В поисках утерянного

Почти 50 лет Елена Аладова отдала созданию коллекции музея

Почти пятьдесят лет Елена Аладова посвятила созданию коллекции музея

В год 75-летия Национального художественного музея нельзя не вспомнить о Елене Васильевне АЛАДОВОЙ (на снимке). Человеке, благодаря которому в Минске появились картины художников с мировым именем и было построено здание картинной галереи на Ленина, 20.

Стены родительской квартиры Вальмена Аладова увешаны полотнами Витольда Бялыницкого-Бирули, Виталия Цвирко, других известных художников. Неудивительно? Наоборот. Почти все эти произведения искусств появились у сына Елены Васильевны уже после ее смерти. При жизни же у нее была лишь одна картина — портрет матери ее мужа композитора Николая Аладова.

— Поверьте, из музея она ничего не несла, — говорит Вальмен Николаевич. — Наоборот. Мы не знали, что такое мамина зарплата. Все свои деньги она тратила на подарки коллекционерам.

— Хорошо помню, как Николай Ильич отсчитывал ей деньги только на питание, — поддерживает тему Нинель Ивановна, невестка Аладовых. — Она ведь тратила на людей искусства не только свою зарплату, но и гонорары мужа.

В подтверждение этих слов Аладовы показывают небольшую статуэтку княгини Дашковой французского скульптора Жермена.

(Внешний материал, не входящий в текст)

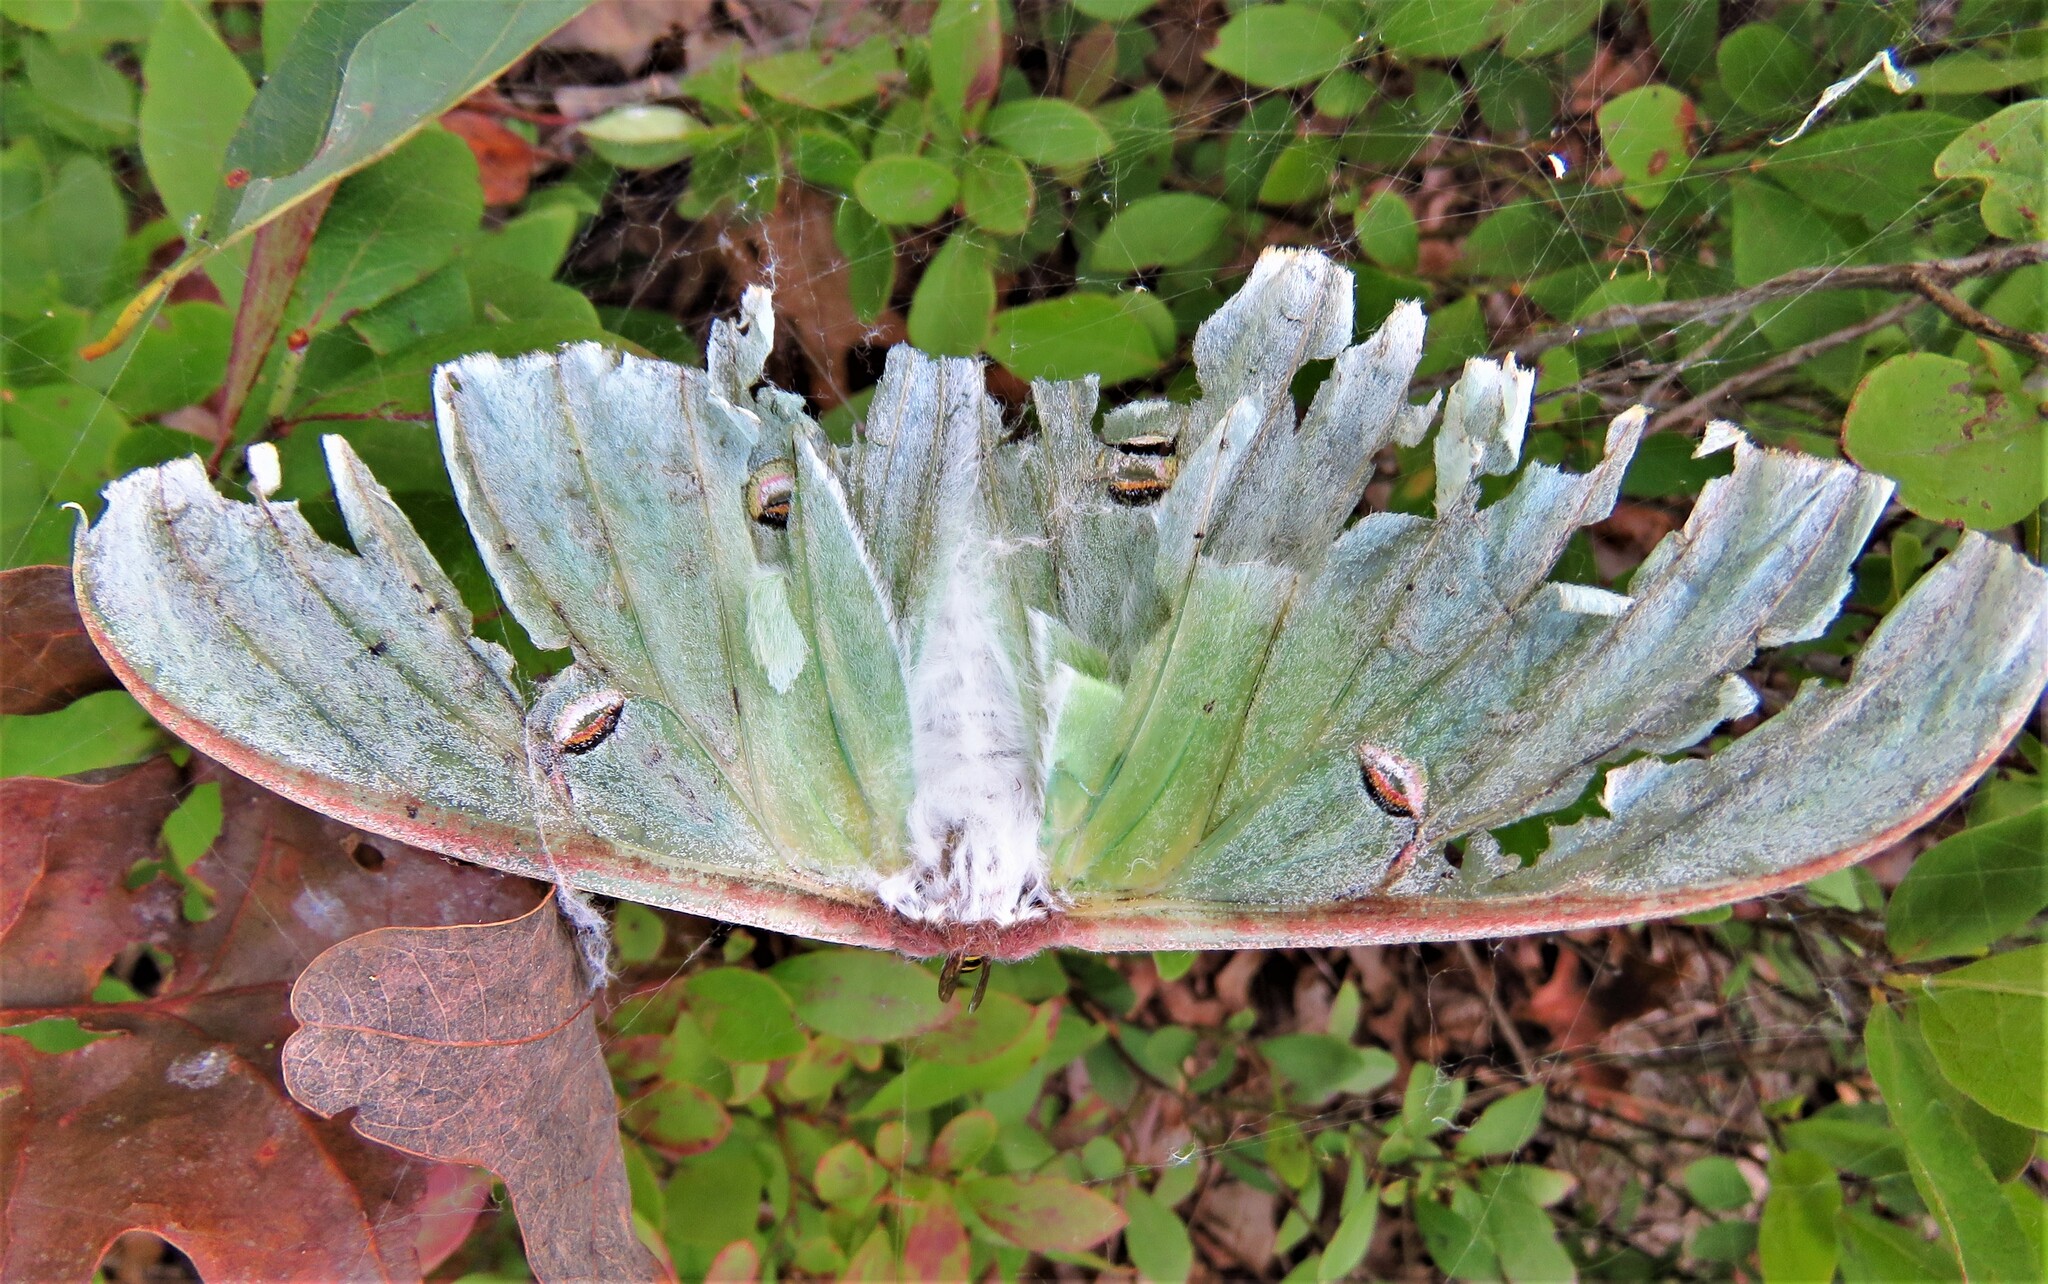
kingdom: Animalia
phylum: Arthropoda
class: Insecta
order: Lepidoptera
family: Saturniidae
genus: Actias
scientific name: Actias luna
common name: Luna moth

У них в квартире она оказалась странным образом. Несколько лет назад позвонили из Третьяковки и попросили забрать свое добро. О таком наследстве Вальмен Николаевич и не подозревал. Позже его жена вспомнила возможную историю ее приобретения:

— Елена Васильевна, уже будучи на пенсии, узнав, что я со своими студентами еду в Ленинград на практику, напросилась с нами. У нее там была конкретная цель — встреча с какой-то старой коллекционершей. Кстати, именно благодаря связям свекрови мы спокойно заходили в Эрмитаж со служебного входа. У нее было множество знакомых, в том числе и старый директор Пиотровский. Приехали в Ленинград. Она предложила мне пойти с ней. Помню, шикарный дом около Репинки, дверь открывает старуха, в огромной комнате на столе различные ценные вазочки, скульптурки. Стены увешаны картинами. Я рассматривала все это широко раскрытыми глазами. А дамы вели переговоры о приобретении какой-то картины для Национального художественного музея. Разговор был напряженный. Хозяйка на прощание сказала, что отдаст нужную картину, только если Аладова в придачу купит у нее скульптурку Дашковой. Цена ее — полторы тысячи рублей.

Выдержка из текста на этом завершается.